▶ _GOAL OF THE EXERCISE_
Locate the line that contains "-584 | -58 |", then copy it and all later lines of the data below exactly, through the last one.

[Source data]
-----
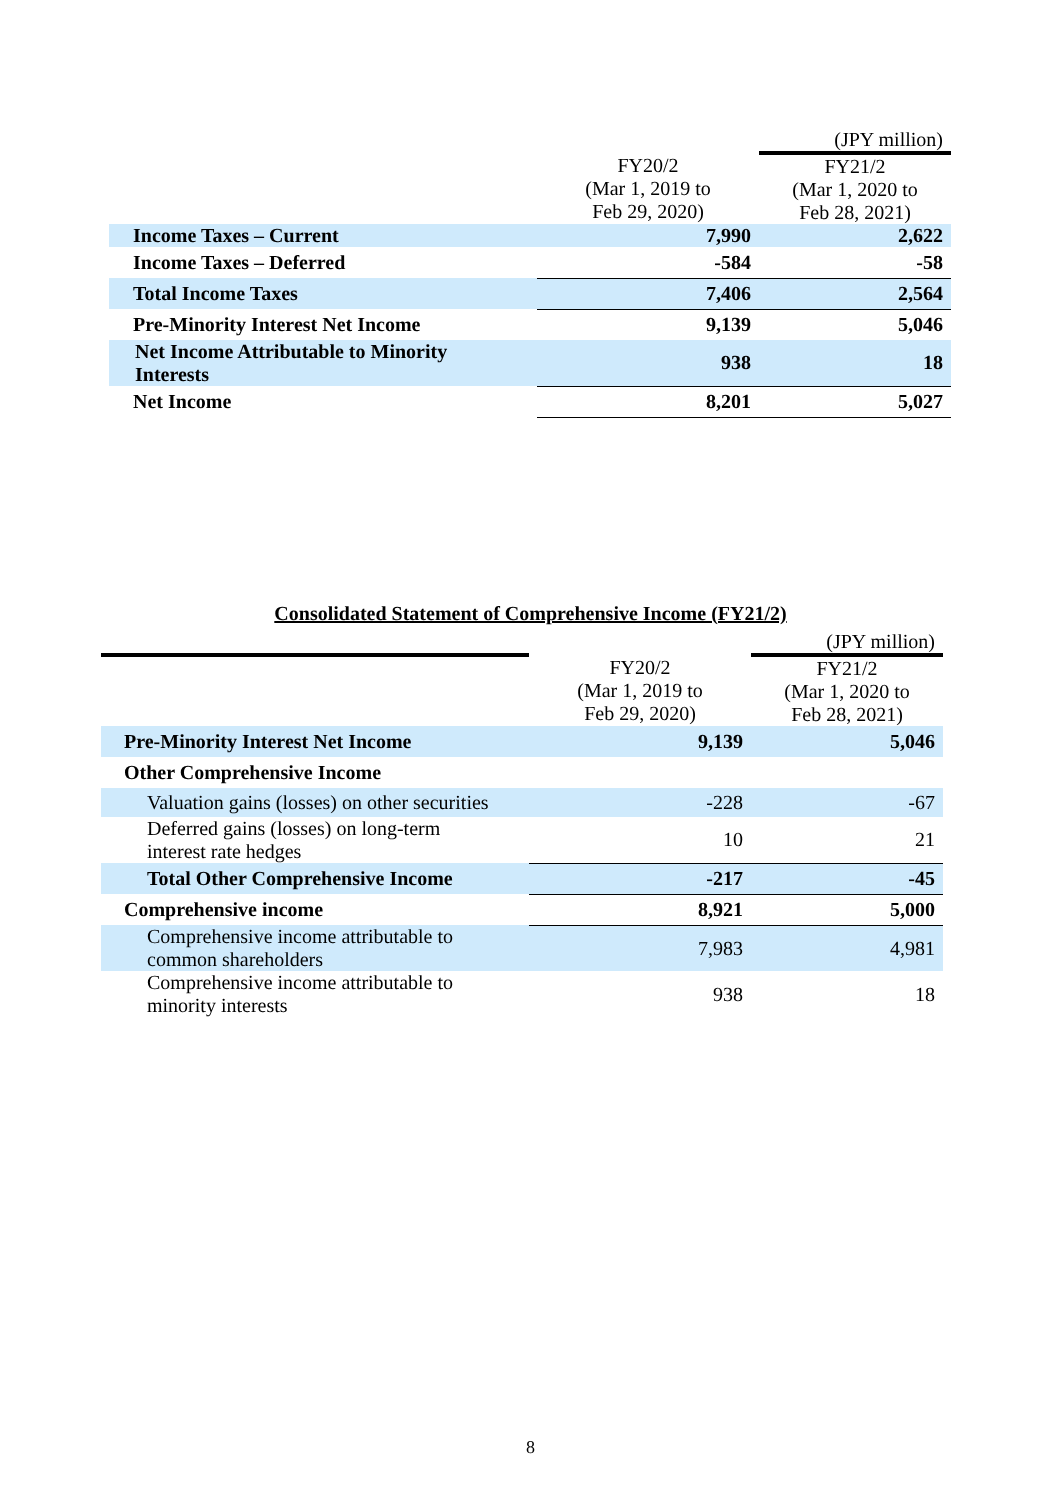| | | (JPY million) |
| | FY20/2 (Mar 1, 2019 to Feb 29, 2020) | FY21/2 (Mar 1, 2020 to Feb 28, 2021) |
| Income Taxes – Current | 7,990 | 2,622 |
| Income Taxes – Deferred | -584 | -58 |
| Total Income Taxes | 7,406 | 2,564 |
| Pre-Minority Interest Net Income | 9,139 | 5,046 |
| Net Income Attributable to Minority Interests | 938 | 18 |
| Net Income | 8,201 | 5,027 |
Consolidated Statement of Comprehensive Income (FY21/2)
| | | (JPY million) |
| | FY20/2 (Mar 1, 2019 to Feb 29, 2020) | FY21/2 (Mar 1, 2020 to Feb 28, 2021) |
| Pre-Minority Interest Net Income | 9,139 | 5,046 |
| Other Comprehensive Income | | |
| Valuation gains (losses) on other securities | -228 | -67 |
| Deferred gains (losses) on long-term interest rate hedges | 10 | 21 |
| Total Other Comprehensive Income | -217 | -45 |
| Comprehensive income | 8,921 | 5,000 |
| Comprehensive income attributable to common shareholders | 7,983 | 4,981 |
| Comprehensive income attributable to minority interests | 938 | 18 |
8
-----
▶ _SOLUTION TO THE PROBLEM_
| Income Taxes – Deferred | -584 | -58 |
| Total Income Taxes | 7,406 | 2,564 |
| Pre-Minority Interest Net Income | 9,139 | 5,046 |
| Net Income Attributable to Minority Interests | 938 | 18 |
| Net Income | 8,201 | 5,027 |
Consolidated Statement of Comprehensive Income (FY21/2)
| | | (JPY million) |
| | FY20/2 (Mar 1, 2019 to Feb 29, 2020) | FY21/2 (Mar 1, 2020 to Feb 28, 2021) |
| Pre-Minority Interest Net Income | 9,139 | 5,046 |
| Other Comprehensive Income | | |
| Valuation gains (losses) on other securities | -228 | -67 |
| Deferred gains (losses) on long-term interest rate hedges | 10 | 21 |
| Total Other Comprehensive Income | -217 | -45 |
| Comprehensive income | 8,921 | 5,000 |
| Comprehensive income attributable to common shareholders | 7,983 | 4,981 |
| Comprehensive income attributable to minority interests | 938 | 18 |
8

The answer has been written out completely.